Províncias

Falta de verbas condiciona manutenção do museu de Etnografia do Lobito

O actual Museu de Etnografia do Lobito, em Benguela, está com inúmeras dificuldades em termos de organização e estrutura, porque nunca beneficiou de investimentos para manutenção das estruturas e conservação de peças e pesquisas, desde que foi reaberto em 1978, informou, hoje o director, Cipriano de Sousa.
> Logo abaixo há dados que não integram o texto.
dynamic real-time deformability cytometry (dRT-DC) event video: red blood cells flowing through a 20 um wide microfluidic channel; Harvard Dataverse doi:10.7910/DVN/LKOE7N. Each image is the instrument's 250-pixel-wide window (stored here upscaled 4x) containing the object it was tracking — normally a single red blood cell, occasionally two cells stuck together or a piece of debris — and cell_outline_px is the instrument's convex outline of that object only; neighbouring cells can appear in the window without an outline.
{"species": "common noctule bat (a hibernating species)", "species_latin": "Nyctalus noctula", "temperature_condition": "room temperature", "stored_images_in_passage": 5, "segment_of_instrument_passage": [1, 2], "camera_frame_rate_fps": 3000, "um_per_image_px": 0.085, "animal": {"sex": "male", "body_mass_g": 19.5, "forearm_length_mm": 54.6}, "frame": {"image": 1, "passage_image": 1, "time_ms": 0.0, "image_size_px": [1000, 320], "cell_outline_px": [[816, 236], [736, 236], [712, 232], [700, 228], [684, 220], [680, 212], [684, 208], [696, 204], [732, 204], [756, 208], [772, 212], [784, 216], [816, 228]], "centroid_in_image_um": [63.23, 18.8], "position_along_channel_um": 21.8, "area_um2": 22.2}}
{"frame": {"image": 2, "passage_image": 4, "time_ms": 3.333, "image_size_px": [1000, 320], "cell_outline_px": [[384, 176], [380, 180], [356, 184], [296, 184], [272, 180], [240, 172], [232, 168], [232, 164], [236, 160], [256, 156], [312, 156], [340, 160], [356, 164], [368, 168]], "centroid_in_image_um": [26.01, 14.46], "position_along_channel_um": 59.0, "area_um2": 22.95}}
Museu de Etnografia do Lobito, em Benguela.
Fotografia: DR

O cenário de quase abandono em que se encontra actualmente o museu, é para Cipriano de Sousa lamentável, por ser já visível o desgaste natural das paredes. Por isso, destaca, a importância de fazer-se uma reabilitação profunda, capaz de devolver dignidade à estrutura, assim como falou na existência de um estudo de viabilidade para reabilitação do museu.

Além da remodelação total do edifício , a proposta, entregue ao Governo Provincial de Benguela, há alguns anos, contemplava a criação de salas de cinema, para mostrar a história do museu, e de conferências, assim como um restaurante. “Tudo indica que o projecto vai continuar engavetado”, lamentou, acrescentando que o museu foi excluído das prioridades do Programa de Investimentos Públicos (PIP), de Benguela, para 2019, devido a cortes orçamentais.

Elevação adiada

Outra consequência da falta de orçamento é a dificuldade de elevar a instituição, de nível local, à categoria de museu regional, o que impulsionaria a investigação científica e também possibilitaria a conservação, estudo e divulgação do acervo etnográfico.

Actualmente, o museu dispõe de 1.513 peças. A maioria é proveniente da região etnolinguística Lunda-cokwe, não obstante estar localizado no Lobito, circunscrição dominada maioritariamente pelo grupo cultural ovimbundu. A área dos recursos humanos, explicou, também tem tido transtornos, uma vez que muitos dos técnicos são professores formados em Geografia e História, enquadrados na altura em que a Educação e a Cultura eram um único ministério.

Neste momento, conta, o Ministério da Educação precisa dos quadros que se encontram em comissão de serviço. Mas para contornar a situação, o gestor diz ter proposto ao governo provincial a abertura de vagas nos próximos concursos públicos. Dos 26 funcionários, oito estão na área administrativa, nove na museologia e igual número na investigação científica. Um número considerado “insuficiente”, pelo director, tendo em conta a dimensão do acervo etnográfico e o trabalho de pesquisa.

Turismo

Em relação às visitas, Cipriano de Sousa destacou, embora sem revelar números, que "não há razões de queixas", isto porque todos os turistas que escalam ao Lobito, através de navios de cruzeiro, incluem no seu roteiro o Museu de Etnografia. Além disso, reforçou, há boa colaboração com entidades governamentais e de organizações da sociedade civil, bem como escolas que enviam os seus estudantes para adquirirem conhecimentos sobre os objectos etnográficos. O Museu de Etnografia do Lobito data de 1930 e 40 e tem um espólio que representa quase toda a cultura angolana.